Вдруг, чудо из чудес, выбрались из кошмарной чащи на какую-то еле заметную тропинку. Куда идти, налево или направо? Давай налево, все равно ж куда, налево или направо, а если упремся, направо пошкандыбаем. А если и там упремся, тогда разойдемся в разные стороны, потому что я морды твоей больше видеть не могу. Взаимно. Тропинка временами совсем исчезала в сучьях и папоротниках, потом все же настойчиво возобновлялась. Вдруг вывела на маленькую проплешину с песчаным метра в три обрывом земли, из которого свисали длинные, как ведьмины косы, корни. Там, под обрывом, етиттвоювовсестороны, замечались остатки чего-то построенного: раскиданные доски, две-три обгорелые печурки, даже осколки стекла вспыхивали под внимательными солнечными лучами. Из рваной ямы выскочил крупный зверь, то ли волк, то ли росомаха, то ли просто шурале, гневно ощерился на кусты, в которых прятались ребята, махнул в сторону. Яма-то, Митяй, похожа на воронку. Тут, похоже, бомбили недавно, вон еще угли тлеют. Да, тут, возможно, «рама» прогулялась, сбросила пару-другую бомбочек. А может, из минометов обстреляли. А может, и то, и другое. Тут, похоже, живых нет никого. Да и мертвых не видать. Как это не видать, а это кто перед тобой, вон, сапоги торчат и рука обглоданная? Похоже, что базу тут какую-то накрыли, никого в живых не осталось. Мить, да тут наверняка хоть какая-то жратва осталась! Осторожно, Гошка, взорвешься!

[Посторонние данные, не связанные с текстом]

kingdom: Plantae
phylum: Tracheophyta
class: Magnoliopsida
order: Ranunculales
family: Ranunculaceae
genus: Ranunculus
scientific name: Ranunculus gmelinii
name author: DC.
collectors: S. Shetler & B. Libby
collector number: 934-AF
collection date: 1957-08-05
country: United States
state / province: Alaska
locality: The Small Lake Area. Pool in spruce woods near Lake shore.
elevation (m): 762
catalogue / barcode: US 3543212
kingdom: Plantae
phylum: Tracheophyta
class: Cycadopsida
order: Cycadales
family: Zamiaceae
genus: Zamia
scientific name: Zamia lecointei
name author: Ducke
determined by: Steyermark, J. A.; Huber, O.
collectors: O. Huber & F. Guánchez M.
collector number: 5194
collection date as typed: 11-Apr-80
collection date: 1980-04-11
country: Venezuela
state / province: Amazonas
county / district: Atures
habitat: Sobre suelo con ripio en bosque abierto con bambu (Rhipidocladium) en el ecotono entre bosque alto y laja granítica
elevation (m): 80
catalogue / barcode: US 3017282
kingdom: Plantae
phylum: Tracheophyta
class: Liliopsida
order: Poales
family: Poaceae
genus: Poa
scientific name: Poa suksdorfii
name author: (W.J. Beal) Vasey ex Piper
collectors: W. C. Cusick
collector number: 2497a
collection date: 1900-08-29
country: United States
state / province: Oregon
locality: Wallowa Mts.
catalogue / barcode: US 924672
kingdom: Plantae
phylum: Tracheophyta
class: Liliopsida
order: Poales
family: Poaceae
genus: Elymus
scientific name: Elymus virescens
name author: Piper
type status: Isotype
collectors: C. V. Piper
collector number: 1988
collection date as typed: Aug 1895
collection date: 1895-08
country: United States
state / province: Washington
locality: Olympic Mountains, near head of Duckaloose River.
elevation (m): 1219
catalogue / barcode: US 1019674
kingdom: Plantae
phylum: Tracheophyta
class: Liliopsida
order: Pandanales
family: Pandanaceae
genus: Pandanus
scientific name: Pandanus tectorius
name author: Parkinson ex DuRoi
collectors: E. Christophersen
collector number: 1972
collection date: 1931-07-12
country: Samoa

Гошка не слушал, уже гнал через кусты к разрушенным землянкам. Митя тоже побежал за ним. Мерещилась пачка гнусных галет, ничего лучшего не мог придумать; хоть бы пачку галет накнокать, размочить, нахлебаться хлебной жижи... Оружия вокруг валялось до фига, советские и немецкие автоматы, гранаты, штыки, а вот галет не замечалось. Даже посуды до хера, плошки, кастрюльки, значит, жрали здесь, гады, вон ложки пораскиданы, а вот жратвы никакой; неужели все схавали перед тем, как погибнуть? Вдруг до Митиных ноздрей долетел умопомрачительный запах жареного мяса. Выскочил из развалин. Перед ним мирная картина: Гошка на угольках жарит кусман, здоровенный, кило на полтора, кусманище, да еще и с жирком. «Лошадь там валялась, Митяй! – радостно хихикал малый, махал руками в лес, в неопределенном направлении. – Совсем не гнилая еще лошадь. Нашел штык, ну, выкроил нам на бифштексы. Эх, Митяй, так жить можно! Соли бы еще, сольцы бы!» Соли в руинах не нашлось, да и не искали, так жрать хотелось. Зато рядом с костерком салфетка лежала, кусок бязевой ткани с рваными краями, с ромбовидным штампом «хозчасть Д-5АХУ-1». Жрали упоенно, рвали зубами это съедобное, заглатывали, давились, молча хохотали. С каждым куском жеребятины вливались силы и оптимизм в жилы молодых москвичей. А это что за тряпка, шибздо? А черт ее знает, какая-то тряпка валялась. Смотри, печать бельевая, советская. А какая же еще может быть, Митя? Ясно, советская! Мы ж тут все советские, ха-ха-ха, ха-ха-ха, все вокруг советское...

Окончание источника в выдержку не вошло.